An optional check-batch-correctness field exists which forces the batch poster to enure that a sequncer inbox message can be successfully serialized using a simulated inbox reader before submission. This is key for ensuring that bad batch commitments can be disregarded during posting vs. derivation.

Appendix (Unstructed Notes)

Concurrency

Concurrency mgmt for spawning go routines, event loops, and routine limits is handled by a stopWaiter construction used across the nitro codebase. The batch poster is primarily operated via three concurrent routines:

main event loop that handles the batch construction, submission, and accrediting all performed within the same function (i.e, maybePostSequencerBatch).
pollForL1PriceData that subscribes to new L1 Block headers and increments metric gauges for price observability.
pollForReverts that subscribes to new L1 block header events. When streaming, the routine proceeds to read the latest range of unprocessed blocks where it manually parses every data poster to see if reverted and log an error msg. If the data poster is configured with a NoopDataBase then the batch poster would halt since the data poster couldn't reliably handle reorgs.

Code Diagram

Types

Building Batch

The batch poster maintains a buildingBatch which contains necessary construction and positional metadata:

type buildingBatch struct {
	segments          *batchSegments
	startMsgCount     arbutil.MessageIndex
	msgCount          arbutil.MessageIndex
	haveUsefulMessage bool
	use4844           bool
	muxBackend        *simulatedMuxBackend
}

segments: internal batch metadata
startMsgCount: message index at which the current batch construction begins
msgCount: The total number of L2 messages that have been created by the sequencer
haveUsefulMessages: Set to true when the batch is full or when a message is processed that isn't a delayed inbox spending report.
use4844: Submit batches to Ethereum beacon chain DA
muxBackend: Used to simulate the message inbox derivation to ensure that the batch being built can be correctly read and processed by the system

Batch Segments

As L2 messages are sequenced into a batch, they're interpreted into raw byte segments.
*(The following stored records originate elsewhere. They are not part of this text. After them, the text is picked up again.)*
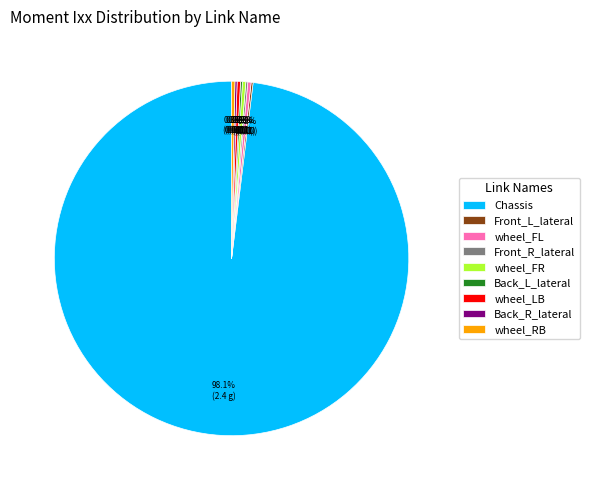

What is the majority slice?

Chassis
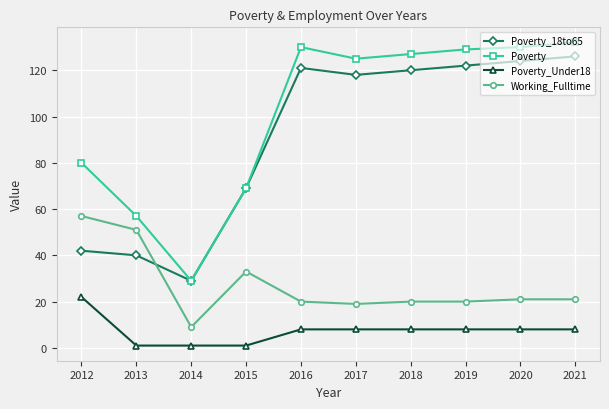

Which series changed the most between 2019 and 2021?

Poverty_18to65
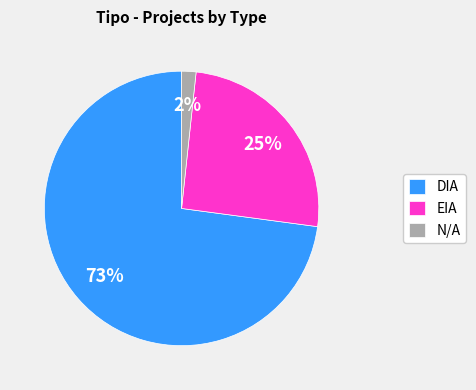

Do DIA and EIA together represent more than half of the pie?

Yes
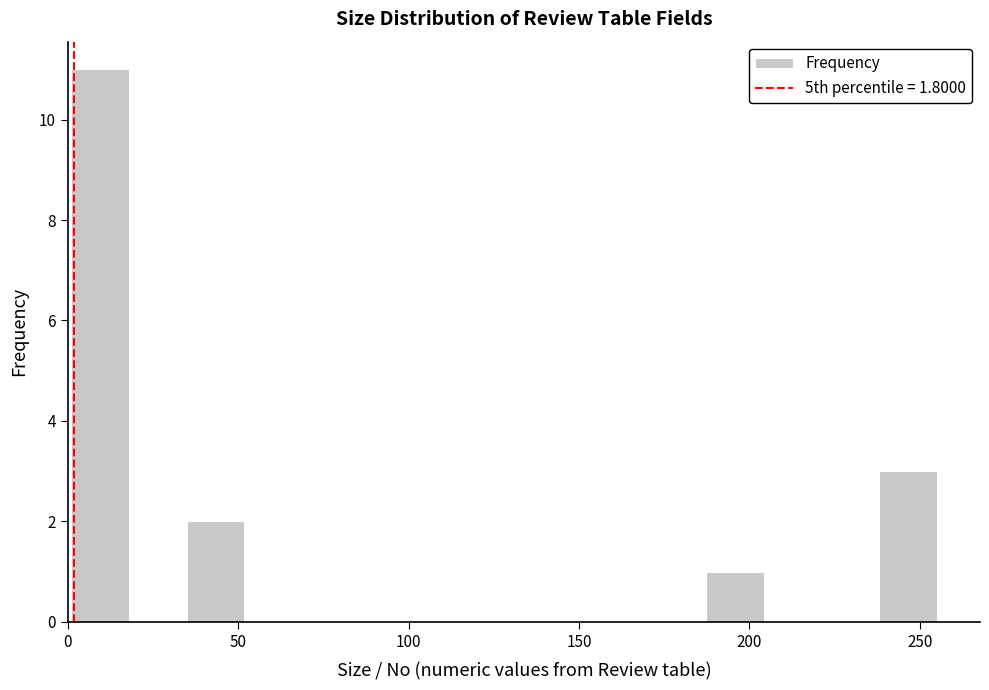

Around what value on the x-axis is the tallest bar? Give the approximate position of its centre, as read against the axis.

10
type batchSegments struct {
	compressedBuffer      *bytes.Buffer
	compressedWriter      *brotli.Writer
	rawSegments           [][]byte
	timestamp             uint64
	blockNum              uint64
	delayedMsg            uint64
	sizeLimit             int
	recompressionLevel    int
	newUncompressedSize   int
	totalUncompressedSize int
	lastCompressedSize    int
	trailingHeaders       int // how many trailing segments are headers
	isDone                bool
}

bowen-ll

2024/10/11 06:57:19

Diagram

delayed inbox msg comes from force inclusion?

Ethen Pociask

2024/11/01 16:45:12

yes and no - so in the optimistic case the sequencer runs an event listener against the delayed inbox and processes these messages into the batch directly. In the pessimistic case (i.e, the sequencer is censoring and ignoring the delayed inbox), a user can force include the message from the delayed inbox into the sequencer inbox. This could actually cause the sequencer to reorg since its internal understanding of the inbox sequence state would shift.